EXERCISE DESCRIPTION
Write out the listing from the line with "fx_px: 1127" to the line with "exposure_s: 1/160", both lines included, exactly and nothing beyond. Leave pictures out.

EXTRACTED MATERIAL

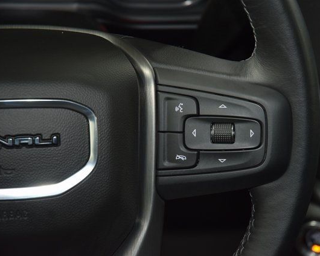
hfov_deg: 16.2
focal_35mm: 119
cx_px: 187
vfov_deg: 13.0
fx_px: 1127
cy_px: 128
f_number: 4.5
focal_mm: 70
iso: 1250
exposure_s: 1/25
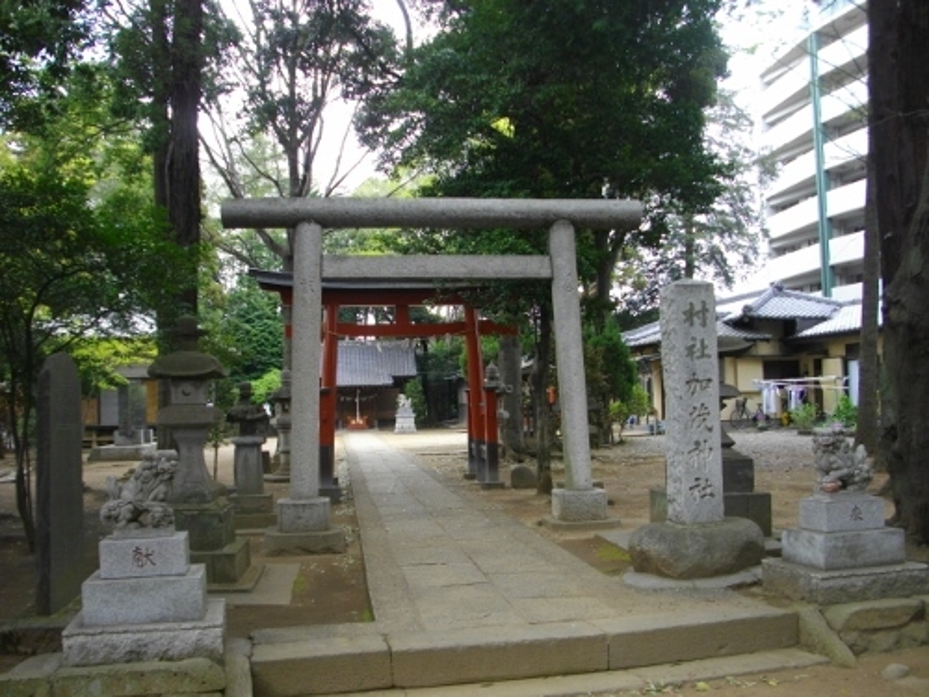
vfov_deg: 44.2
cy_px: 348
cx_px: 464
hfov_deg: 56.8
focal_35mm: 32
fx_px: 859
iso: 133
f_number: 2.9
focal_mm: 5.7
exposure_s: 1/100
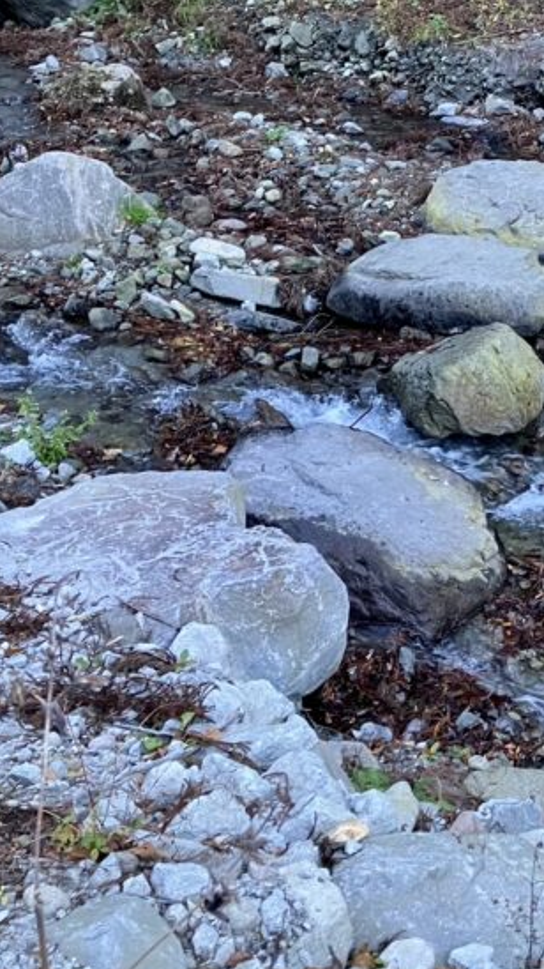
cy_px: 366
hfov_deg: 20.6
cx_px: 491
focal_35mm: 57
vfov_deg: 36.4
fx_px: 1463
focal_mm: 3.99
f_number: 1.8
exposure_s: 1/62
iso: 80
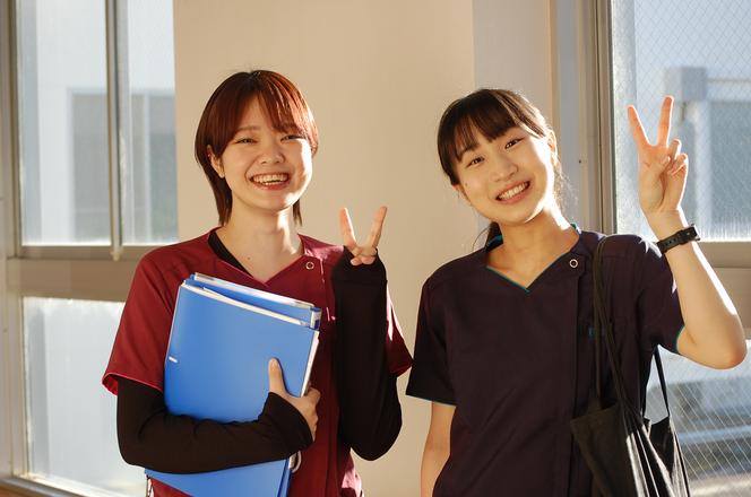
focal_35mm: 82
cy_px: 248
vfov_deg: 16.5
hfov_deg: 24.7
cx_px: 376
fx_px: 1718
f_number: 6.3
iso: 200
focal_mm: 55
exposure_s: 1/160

* * *

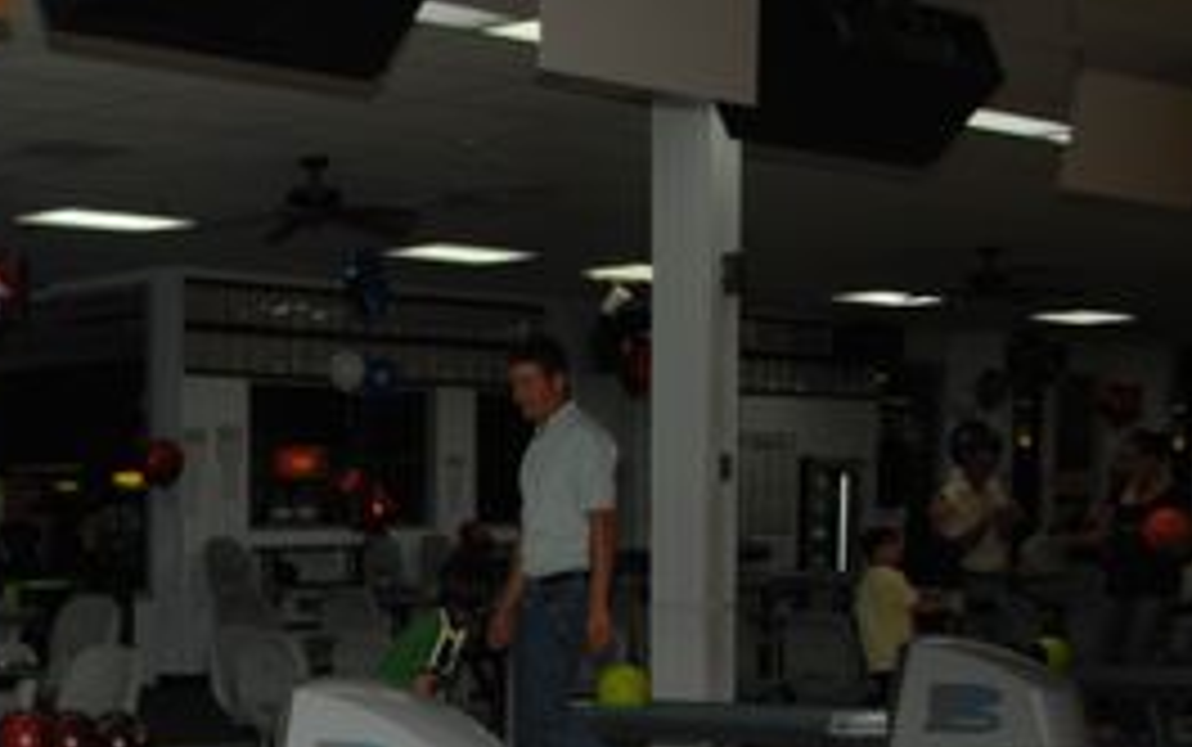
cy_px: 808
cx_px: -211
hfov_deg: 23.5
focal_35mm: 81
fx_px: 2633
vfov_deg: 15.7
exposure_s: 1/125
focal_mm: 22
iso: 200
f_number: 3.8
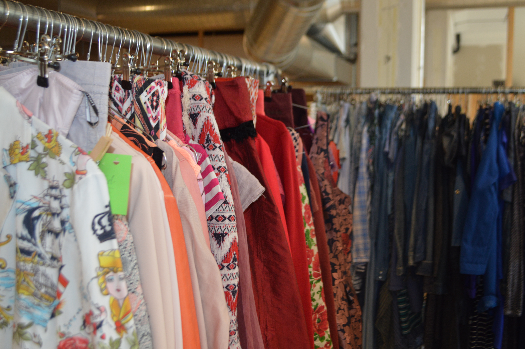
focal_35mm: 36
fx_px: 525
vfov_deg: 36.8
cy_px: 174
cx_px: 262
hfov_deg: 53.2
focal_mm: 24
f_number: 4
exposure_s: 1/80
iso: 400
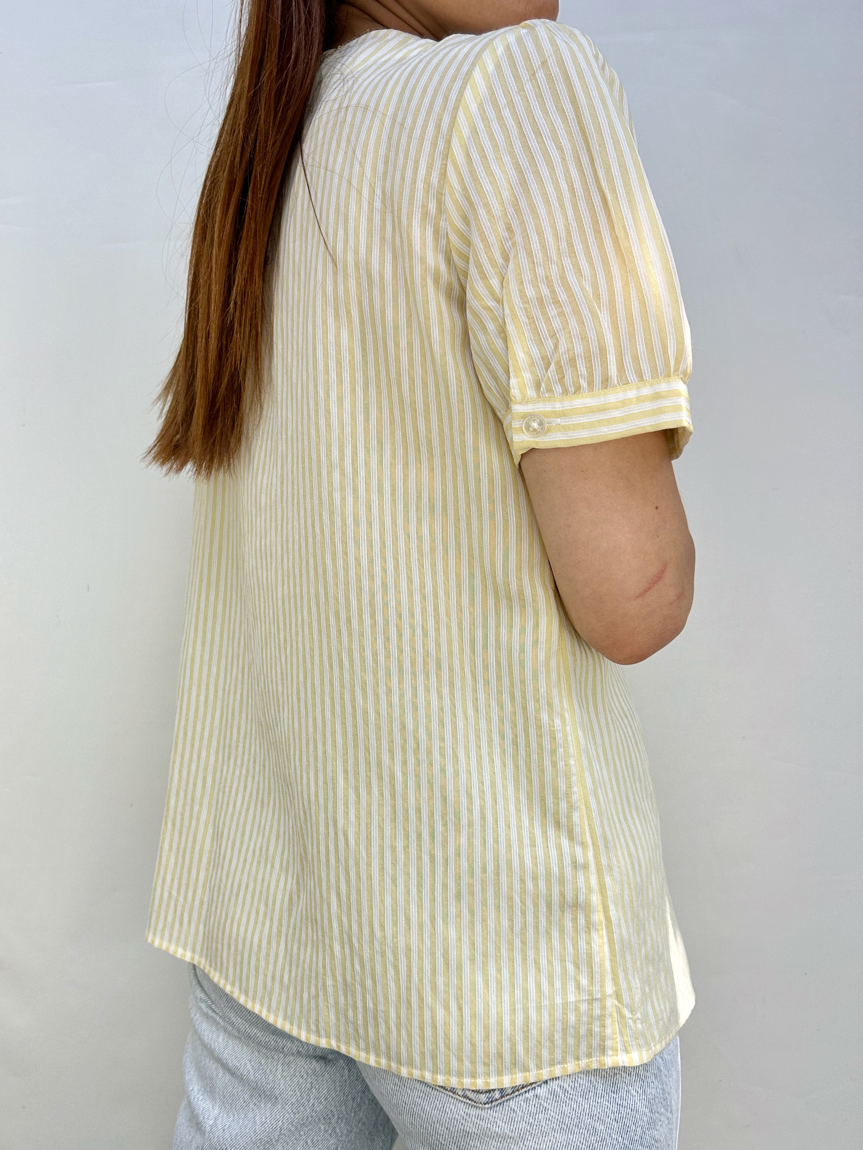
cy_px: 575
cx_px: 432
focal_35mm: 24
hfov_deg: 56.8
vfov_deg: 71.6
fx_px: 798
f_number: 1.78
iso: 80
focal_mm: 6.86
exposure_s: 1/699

* * *

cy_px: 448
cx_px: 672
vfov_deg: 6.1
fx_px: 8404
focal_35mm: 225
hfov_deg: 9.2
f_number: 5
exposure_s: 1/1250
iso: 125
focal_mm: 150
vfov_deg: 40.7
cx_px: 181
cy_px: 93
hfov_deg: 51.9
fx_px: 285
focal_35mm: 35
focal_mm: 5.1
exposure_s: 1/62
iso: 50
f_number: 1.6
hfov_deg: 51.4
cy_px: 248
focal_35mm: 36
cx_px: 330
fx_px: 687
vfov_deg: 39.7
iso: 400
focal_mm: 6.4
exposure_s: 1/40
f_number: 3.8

EXPECTED ANSWER
fx_px: 1127
cy_px: 128
f_number: 4.5
focal_mm: 70
iso: 1250
exposure_s: 1/25
vfov_deg: 44.2
cy_px: 348
cx_px: 464
hfov_deg: 56.8
focal_35mm: 32
fx_px: 859
iso: 133
f_number: 2.9
focal_mm: 5.7
exposure_s: 1/100
cy_px: 366
hfov_deg: 20.6
cx_px: 491
focal_35mm: 57
vfov_deg: 36.4
fx_px: 1463
focal_mm: 3.99
f_number: 1.8
exposure_s: 1/62
iso: 80
focal_35mm: 82
cy_px: 248
vfov_deg: 16.5
hfov_deg: 24.7
cx_px: 376
fx_px: 1718
f_number: 6.3
iso: 200
focal_mm: 55
exposure_s: 1/160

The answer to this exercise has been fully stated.